■ **Short task 1**
Arrange the entries as a numbered list, from the first line of the entries through the line containing "944 1026 3 2 - 4.1e+03", leaving out blank lines.

■ **Page text**

○ ○ ○ ○

It was generating the sounds you heard in your earphones. It was generating
the textures you felt inside the glove. It can simply store these like any
other computer information. There they are. You can play back exactly what
you experienced. Experience becomes something you can store in a computer
I know that might sound rather cold. I'm the first one to criticize this
horrible substitution of information for human experience. I think information
in itself is a dreadful concept. It robs us of the richness of life. It
robs us of the act of the joy of each moment and the mystery of the next.
But it is simply true that the external experience, not the internal experience,
but the external experience of Virtual Reality, is a computer file. And
it's that simple.

○ ○ ○ ○

■ **Stored data**
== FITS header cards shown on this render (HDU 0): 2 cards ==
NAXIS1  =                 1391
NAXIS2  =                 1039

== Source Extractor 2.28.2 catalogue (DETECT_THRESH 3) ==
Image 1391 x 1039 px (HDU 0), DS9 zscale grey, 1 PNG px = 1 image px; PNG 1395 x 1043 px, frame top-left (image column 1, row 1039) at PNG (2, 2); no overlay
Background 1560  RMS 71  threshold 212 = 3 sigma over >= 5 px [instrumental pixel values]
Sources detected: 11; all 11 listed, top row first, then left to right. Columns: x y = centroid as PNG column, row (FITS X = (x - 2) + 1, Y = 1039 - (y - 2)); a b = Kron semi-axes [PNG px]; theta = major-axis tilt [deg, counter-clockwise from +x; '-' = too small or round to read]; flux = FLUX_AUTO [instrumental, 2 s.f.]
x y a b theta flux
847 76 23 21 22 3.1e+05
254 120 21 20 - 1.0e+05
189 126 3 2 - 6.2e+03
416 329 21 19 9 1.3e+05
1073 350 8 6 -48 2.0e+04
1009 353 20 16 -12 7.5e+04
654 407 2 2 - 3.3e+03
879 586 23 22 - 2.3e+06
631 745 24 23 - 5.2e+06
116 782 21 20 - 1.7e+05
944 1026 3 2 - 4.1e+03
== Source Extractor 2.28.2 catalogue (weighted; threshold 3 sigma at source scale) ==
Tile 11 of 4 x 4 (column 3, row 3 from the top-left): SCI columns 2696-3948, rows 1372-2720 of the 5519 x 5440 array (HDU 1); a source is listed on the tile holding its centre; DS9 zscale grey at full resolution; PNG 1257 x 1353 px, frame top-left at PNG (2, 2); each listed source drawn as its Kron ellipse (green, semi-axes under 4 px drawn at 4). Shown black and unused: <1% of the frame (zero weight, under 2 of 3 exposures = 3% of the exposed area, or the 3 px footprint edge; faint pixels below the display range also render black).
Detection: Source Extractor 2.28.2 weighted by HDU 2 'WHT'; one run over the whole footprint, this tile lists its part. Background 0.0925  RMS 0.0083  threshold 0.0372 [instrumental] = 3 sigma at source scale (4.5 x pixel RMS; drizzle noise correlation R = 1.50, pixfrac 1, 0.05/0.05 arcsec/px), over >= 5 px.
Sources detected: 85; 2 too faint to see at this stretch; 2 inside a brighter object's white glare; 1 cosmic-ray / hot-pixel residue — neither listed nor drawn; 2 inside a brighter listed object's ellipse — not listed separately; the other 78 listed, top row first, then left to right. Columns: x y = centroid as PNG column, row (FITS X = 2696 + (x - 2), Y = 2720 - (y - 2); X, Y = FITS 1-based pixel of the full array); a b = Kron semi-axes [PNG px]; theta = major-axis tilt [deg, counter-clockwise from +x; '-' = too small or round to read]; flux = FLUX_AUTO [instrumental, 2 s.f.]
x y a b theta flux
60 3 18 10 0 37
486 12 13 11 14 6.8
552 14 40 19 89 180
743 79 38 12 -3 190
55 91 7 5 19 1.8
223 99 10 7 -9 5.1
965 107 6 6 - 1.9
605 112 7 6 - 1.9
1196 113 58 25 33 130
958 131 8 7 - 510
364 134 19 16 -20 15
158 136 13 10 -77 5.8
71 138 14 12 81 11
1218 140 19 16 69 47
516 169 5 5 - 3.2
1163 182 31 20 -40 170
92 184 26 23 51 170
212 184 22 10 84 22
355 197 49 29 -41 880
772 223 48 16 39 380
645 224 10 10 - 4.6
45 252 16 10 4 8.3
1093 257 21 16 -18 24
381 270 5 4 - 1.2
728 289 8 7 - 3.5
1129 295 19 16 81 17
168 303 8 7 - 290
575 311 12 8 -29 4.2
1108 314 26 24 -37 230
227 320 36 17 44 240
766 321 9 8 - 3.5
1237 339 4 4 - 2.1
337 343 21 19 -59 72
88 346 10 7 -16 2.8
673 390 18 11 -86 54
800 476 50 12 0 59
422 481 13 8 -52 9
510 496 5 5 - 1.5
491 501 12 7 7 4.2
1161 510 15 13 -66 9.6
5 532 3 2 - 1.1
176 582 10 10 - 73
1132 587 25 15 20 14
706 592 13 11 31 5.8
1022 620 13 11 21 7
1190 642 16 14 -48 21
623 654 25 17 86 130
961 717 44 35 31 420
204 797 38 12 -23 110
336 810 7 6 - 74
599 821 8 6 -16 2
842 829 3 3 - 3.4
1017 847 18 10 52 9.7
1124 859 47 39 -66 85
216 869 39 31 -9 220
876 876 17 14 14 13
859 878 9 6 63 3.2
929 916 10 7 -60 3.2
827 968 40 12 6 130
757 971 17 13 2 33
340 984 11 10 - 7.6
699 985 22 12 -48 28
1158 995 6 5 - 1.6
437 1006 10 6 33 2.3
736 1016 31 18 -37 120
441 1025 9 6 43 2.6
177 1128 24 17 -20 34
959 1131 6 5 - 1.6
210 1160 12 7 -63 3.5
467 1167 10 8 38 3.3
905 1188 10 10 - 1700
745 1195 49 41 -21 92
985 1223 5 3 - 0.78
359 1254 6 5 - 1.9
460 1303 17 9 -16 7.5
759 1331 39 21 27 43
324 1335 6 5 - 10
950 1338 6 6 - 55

○ ○ ○ ○

■ **Short task 2**
Output the virtual reality passage word for word from "It was generating the" to "of the next.".

■ **Exercise response 1**
1. == FITS header cards shown on this render (HDU 0): 2 cards ==
2. NAXIS1  =                 1391
3. NAXIS2  =                 1039
4. == Source Extractor 2.28.2 catalogue (DETECT_THRESH 3) ==
5. Image 1391 x 1039 px (HDU 0), DS9 zscale grey, 1 PNG px = 1 image px; PNG 1395 x 1043 px, frame top-left (image column 1, row 1039) at PNG (2, 2); no overlay
6. Background 1560  RMS 71  threshold 212 = 3 sigma over >= 5 px [instrumental pixel values]
7. Sources detected: 11; all 11 listed, top row first, then left to right. Columns: x y = centroid as PNG column, row (FITS X = (x - 2) + 1, Y = 1039 - (y - 2)); a b = Kron semi-axes [PNG px]; theta = major-axis tilt [deg, counter-clockwise from +x; '-' = too small or round to read]; flux = FLUX_AUTO [instrumental, 2 s.f.]
8. x y a b theta flux
9. 847 76 23 21 22 3.1e+05
10. 254 120 21 20 - 1.0e+05
11. 189 126 3 2 - 6.2e+03
12. 416 329 21 19 9 1.3e+05
13. 1073 350 8 6 -48 2.0e+04
14. 1009 353 20 16 -12 7.5e+04
15. 654 407 2 2 - 3.3e+03
16. 879 586 23 22 - 2.3e+06
17. 631 745 24 23 - 5.2e+06
18. 116 782 21 20 - 1.7e+05
19. 944 1026 3 2 - 4.1e+03

■ **Exercise response 2**
It was generating the sounds you heard in your earphones. It was generating
the textures you felt inside the glove. It can simply store these like any
other computer information. There they are. You can play back exactly what
you experienced. Experience becomes something you can store in a computer
I know that might sound rather cold. I'm the first one to criticize this
horrible substitution of information for human experience. I think information
in itself is a dreadful concept. It robs us of the richness of life. It
robs us of the act of the joy of each moment and the mystery of the next.